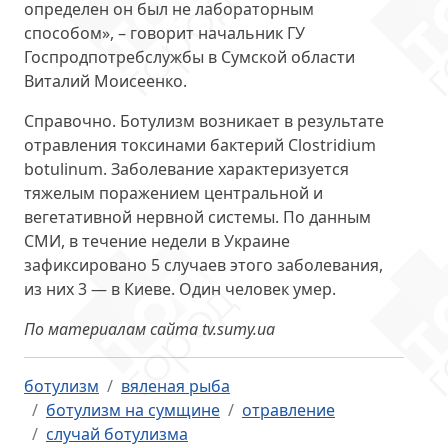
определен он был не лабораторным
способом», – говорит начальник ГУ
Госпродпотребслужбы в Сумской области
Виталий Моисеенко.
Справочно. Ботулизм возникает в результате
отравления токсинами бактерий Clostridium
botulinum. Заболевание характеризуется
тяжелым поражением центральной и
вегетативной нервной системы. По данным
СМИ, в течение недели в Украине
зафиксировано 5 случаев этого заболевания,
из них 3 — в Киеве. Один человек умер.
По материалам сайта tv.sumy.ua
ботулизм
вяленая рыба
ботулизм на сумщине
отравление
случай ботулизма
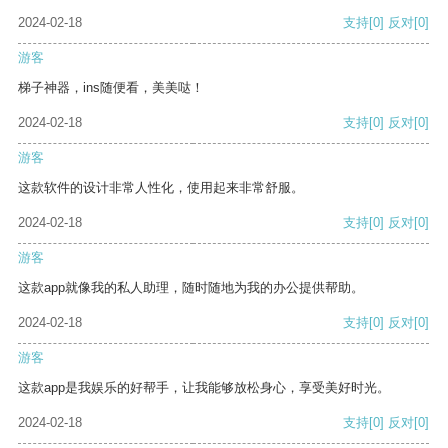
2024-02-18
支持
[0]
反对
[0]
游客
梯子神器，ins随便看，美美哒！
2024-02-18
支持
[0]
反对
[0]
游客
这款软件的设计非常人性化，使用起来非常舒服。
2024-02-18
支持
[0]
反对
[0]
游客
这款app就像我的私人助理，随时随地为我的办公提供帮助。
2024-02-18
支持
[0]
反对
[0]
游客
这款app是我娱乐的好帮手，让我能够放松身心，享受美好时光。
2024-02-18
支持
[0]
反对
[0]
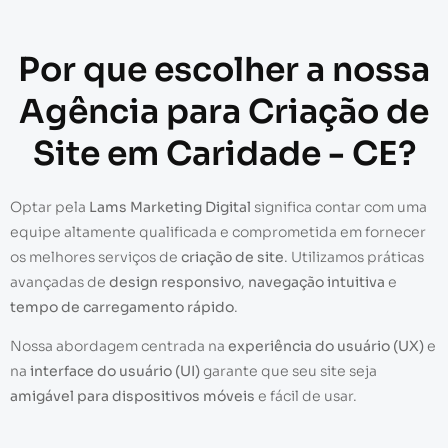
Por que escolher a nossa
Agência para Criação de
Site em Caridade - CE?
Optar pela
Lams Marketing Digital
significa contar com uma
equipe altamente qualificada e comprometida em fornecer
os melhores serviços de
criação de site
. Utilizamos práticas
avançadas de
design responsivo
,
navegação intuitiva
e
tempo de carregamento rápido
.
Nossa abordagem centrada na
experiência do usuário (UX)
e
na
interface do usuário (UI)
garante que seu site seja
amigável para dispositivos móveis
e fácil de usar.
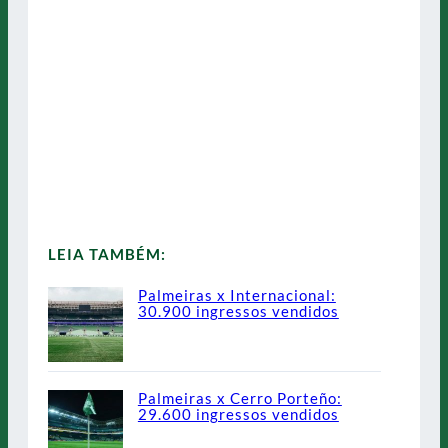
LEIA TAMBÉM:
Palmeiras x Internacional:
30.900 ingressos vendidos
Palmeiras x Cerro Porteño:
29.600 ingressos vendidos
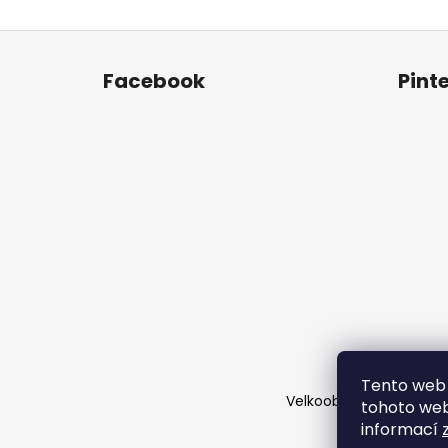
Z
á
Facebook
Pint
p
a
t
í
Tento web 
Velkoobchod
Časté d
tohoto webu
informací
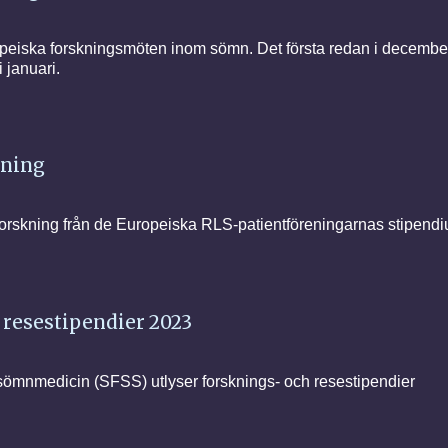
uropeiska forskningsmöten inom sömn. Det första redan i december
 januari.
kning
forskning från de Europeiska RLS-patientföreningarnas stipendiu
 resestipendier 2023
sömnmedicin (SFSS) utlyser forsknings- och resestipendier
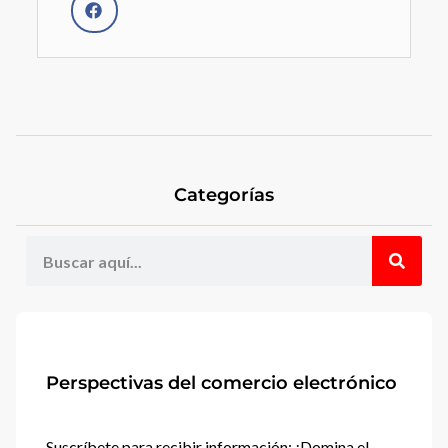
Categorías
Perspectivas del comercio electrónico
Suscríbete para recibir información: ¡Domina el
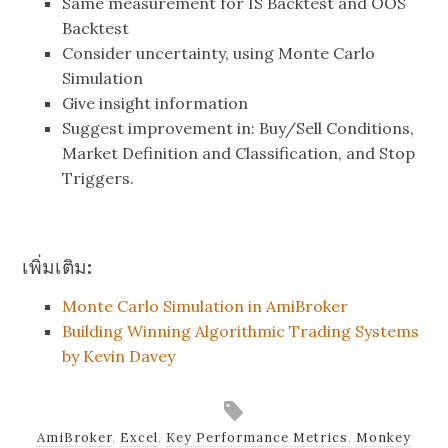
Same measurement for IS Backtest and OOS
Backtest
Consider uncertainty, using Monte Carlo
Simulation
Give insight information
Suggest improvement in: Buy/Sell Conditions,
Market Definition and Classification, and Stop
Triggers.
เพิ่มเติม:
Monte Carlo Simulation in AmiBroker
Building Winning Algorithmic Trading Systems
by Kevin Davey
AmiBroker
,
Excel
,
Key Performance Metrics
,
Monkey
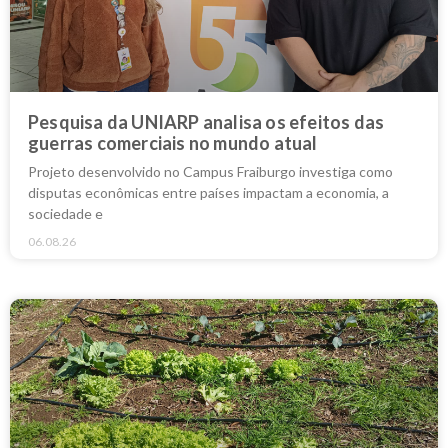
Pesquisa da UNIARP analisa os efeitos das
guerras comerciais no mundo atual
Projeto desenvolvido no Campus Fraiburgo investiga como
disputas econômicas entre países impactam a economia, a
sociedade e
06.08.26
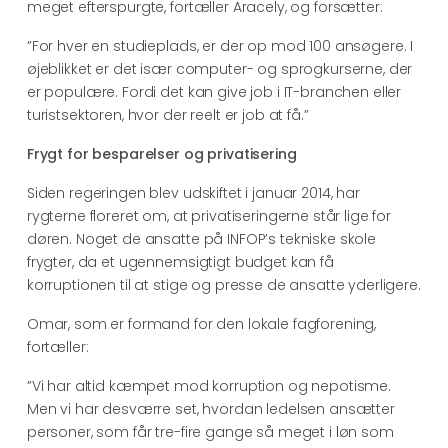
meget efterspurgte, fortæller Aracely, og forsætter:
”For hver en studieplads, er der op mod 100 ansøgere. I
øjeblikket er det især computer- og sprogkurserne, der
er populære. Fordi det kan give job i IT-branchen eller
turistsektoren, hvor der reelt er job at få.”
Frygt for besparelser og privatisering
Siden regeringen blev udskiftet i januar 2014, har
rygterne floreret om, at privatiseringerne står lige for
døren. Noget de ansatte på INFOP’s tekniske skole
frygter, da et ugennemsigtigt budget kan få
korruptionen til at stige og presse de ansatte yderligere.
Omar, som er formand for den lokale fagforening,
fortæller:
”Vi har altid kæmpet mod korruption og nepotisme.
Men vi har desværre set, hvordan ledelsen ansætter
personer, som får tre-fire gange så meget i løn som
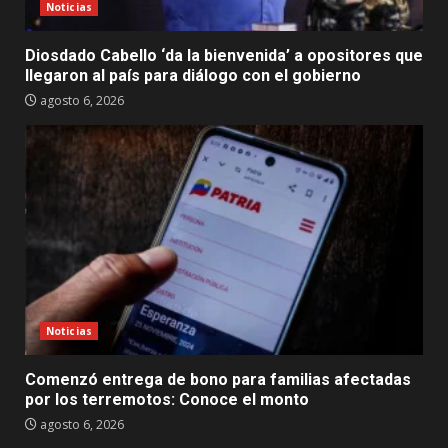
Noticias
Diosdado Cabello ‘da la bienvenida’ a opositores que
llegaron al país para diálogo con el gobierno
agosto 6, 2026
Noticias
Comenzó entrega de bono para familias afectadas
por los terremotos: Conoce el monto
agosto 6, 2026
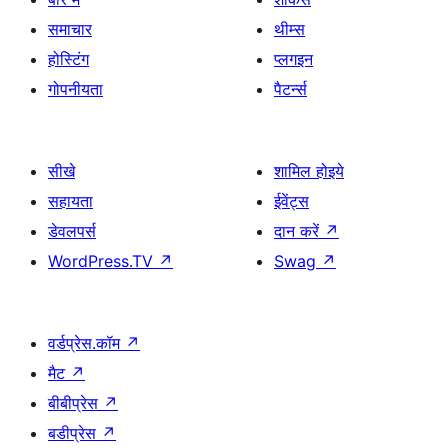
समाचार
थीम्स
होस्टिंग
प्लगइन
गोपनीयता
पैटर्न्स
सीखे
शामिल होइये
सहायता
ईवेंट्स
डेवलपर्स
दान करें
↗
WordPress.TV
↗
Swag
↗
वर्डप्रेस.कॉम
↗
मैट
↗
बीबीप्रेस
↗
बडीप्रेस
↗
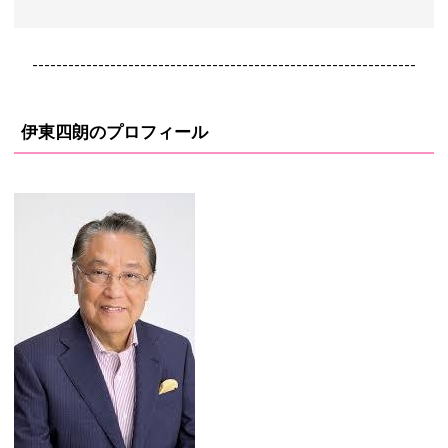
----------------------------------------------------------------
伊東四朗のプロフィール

==============================

_Problem_
An exact transcription is needed of the lines from the one with "По материалам сайта tv.sumy.ua" to the one with "Same measurement for IS Backtest and OOS" above, both ends included, with pictures left out.

_Exercise solution_
По материалам сайта tv.sumy.ua
ботулизм
вяленая рыба
ботулизм на сумщине
отравление
случай ботулизма
2024-02-18
支持
[0]
反对
[0]
游客
梯子神器，ins随便看，美美哒！
2024-02-18
支持
[0]
反对
[0]
游客
这款软件的设计非常人性化，使用起来非常舒服。
2024-02-18
支持
[0]
反对
[0]
游客
这款app就像我的私人助理，随时随地为我的办公提供帮助。
2024-02-18
支持
[0]
反对
[0]
游客
这款app是我娱乐的好帮手，让我能够放松身心，享受美好时光。
2024-02-18
支持
[0]
反对
[0]
Por que escolher a nossa
Agência para Criação de
Site em Caridade - CE?
Optar pela
Lams Marketing Digital
significa contar com uma
equipe altamente qualificada e comprometida em fornecer
os melhores serviços de
criação de site
. Utilizamos práticas
avançadas de
design responsivo
,
navegação intuitiva
e
tempo de carregamento rápido
.
Nossa abordagem centrada na
experiência do usuário (UX)
e
na
interface do usuário (UI)
garante que seu site seja
amigável para dispositivos móveis
e fácil de usar.
LEIA TAMBÉM:
Palmeiras x Internacional:
30.900 ingressos vendidos
Palmeiras x Cerro Porteño:
29.600 ingressos vendidos
Z
á
Facebook
Pint
p
a
t
í
Tento web 
Velkoobchod
Časté d
tohoto webu
informací
uropeiska forskningsmöten inom sömn. Det första redan i december
 januari.
kning
forskning från de Europeiska RLS-patientföreningarnas stipendiu
 resestipendier 2023
sömnmedicin (SFSS) utlyser forsknings- och resestipendier
Categorías
Perspectivas del comercio electrónico
Suscríbete para recibir información: ¡Domina el
Same measurement for IS Backtest and OOS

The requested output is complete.